You can now also calculate calculate other features of the masks (using skimage):

nas.tb.add_regionprop_features( sdata, labels_layer="segmentation_mask" )

You can also calculate intensities of multiple masks, and append them to existing sdata.table.

Then you would do something like this:

# align label layers, so that overlapping masks have same label.

    sdata_multi_c = align_labels_layers(
        sdata_multi_c,
        labels_layer_1="masks_nuclear",
        labels_layer_2="masks_whole",
        output_labels_layer="masks_nuclear_aligned",
        output_shapes_layer=None,
        overwrite=True,
        chunks=256,
        depth=100,
    )

    assert "masks_nuclear_aligned" in sdata_multi_c.labels

    sdata_multi_c = allocate_intensity(
        sdata_multi_c, img_layer="raw_image", labels_layer="masks_whole", chunks=100
    )

    sdata_multi_c = allocate_intensity(
        sdata_multi_c, img_layer="raw_image", labels_layer="masks_nuclear_aligned", chunks=100, append=True
    )

    sdata_multi_c = add_regionprop_features(sdata_multi_c, labels_layer="masks_whole")

    sdata_multi_c = add_regionprop_features(sdata_multi_c, labels_layer="masks_nuclear_aligned")

Also see https://github.com/saeyslab/napari-sparrow/tree/main/src/napari_sparrow/_tests/test_table

Squidpy indeed supports calculation of these features, but computation there is not done lazy, and could lead to memory issues when images are big.

lopollar commented 10 months ago

''' It will calculate intensities for every channel in "raw_image", and save it as a sdata.table object.

''' For this first step, will it calculate the features for every cell? and it is an other object because not all cells are present in the anndata object?

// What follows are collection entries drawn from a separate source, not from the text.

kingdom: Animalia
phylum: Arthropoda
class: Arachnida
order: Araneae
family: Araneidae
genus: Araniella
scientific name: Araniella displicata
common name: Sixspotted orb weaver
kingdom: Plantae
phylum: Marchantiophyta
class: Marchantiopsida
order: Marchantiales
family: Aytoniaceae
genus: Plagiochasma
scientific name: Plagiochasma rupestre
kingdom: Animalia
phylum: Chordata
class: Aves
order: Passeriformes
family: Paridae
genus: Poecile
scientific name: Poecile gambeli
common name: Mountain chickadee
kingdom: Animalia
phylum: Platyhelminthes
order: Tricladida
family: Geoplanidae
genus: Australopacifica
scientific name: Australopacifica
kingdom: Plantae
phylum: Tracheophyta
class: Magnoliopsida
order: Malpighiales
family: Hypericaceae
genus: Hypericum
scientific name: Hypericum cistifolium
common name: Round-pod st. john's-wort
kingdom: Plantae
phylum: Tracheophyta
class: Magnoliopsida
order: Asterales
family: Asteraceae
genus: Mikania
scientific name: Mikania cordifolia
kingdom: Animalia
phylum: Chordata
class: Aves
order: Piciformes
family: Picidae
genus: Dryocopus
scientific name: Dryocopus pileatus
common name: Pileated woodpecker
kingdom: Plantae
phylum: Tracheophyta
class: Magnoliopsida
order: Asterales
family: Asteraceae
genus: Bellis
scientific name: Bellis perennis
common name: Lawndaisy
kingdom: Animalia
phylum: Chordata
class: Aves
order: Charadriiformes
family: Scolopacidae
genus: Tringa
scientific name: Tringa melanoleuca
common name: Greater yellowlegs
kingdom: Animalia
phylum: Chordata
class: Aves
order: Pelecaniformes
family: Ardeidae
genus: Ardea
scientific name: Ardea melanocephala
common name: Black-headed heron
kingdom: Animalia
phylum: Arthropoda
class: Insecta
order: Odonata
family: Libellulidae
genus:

I don't think this is the best/cleanest solution to save it as an sdata table (at the moment). I would just save it as a separate object at the moment, and in the future as a table (or as features in the shapes layer? when they support saving those) These intensities and other features are calculated per cell, right? (I should have mentioned here that I worked on this too, but I am quite sure you did it better, I did use the skimage package too).

For the overlapping nuclei/cells, I had the following remarks:

For this reason I recommend to add a column to both segmentation masks (I add it in the table), that saves to which other segmentation mask they are mapping. I also added a cutoff parameter to state how much overlap is minimum to say cells are overlapping. In my case it was 50%.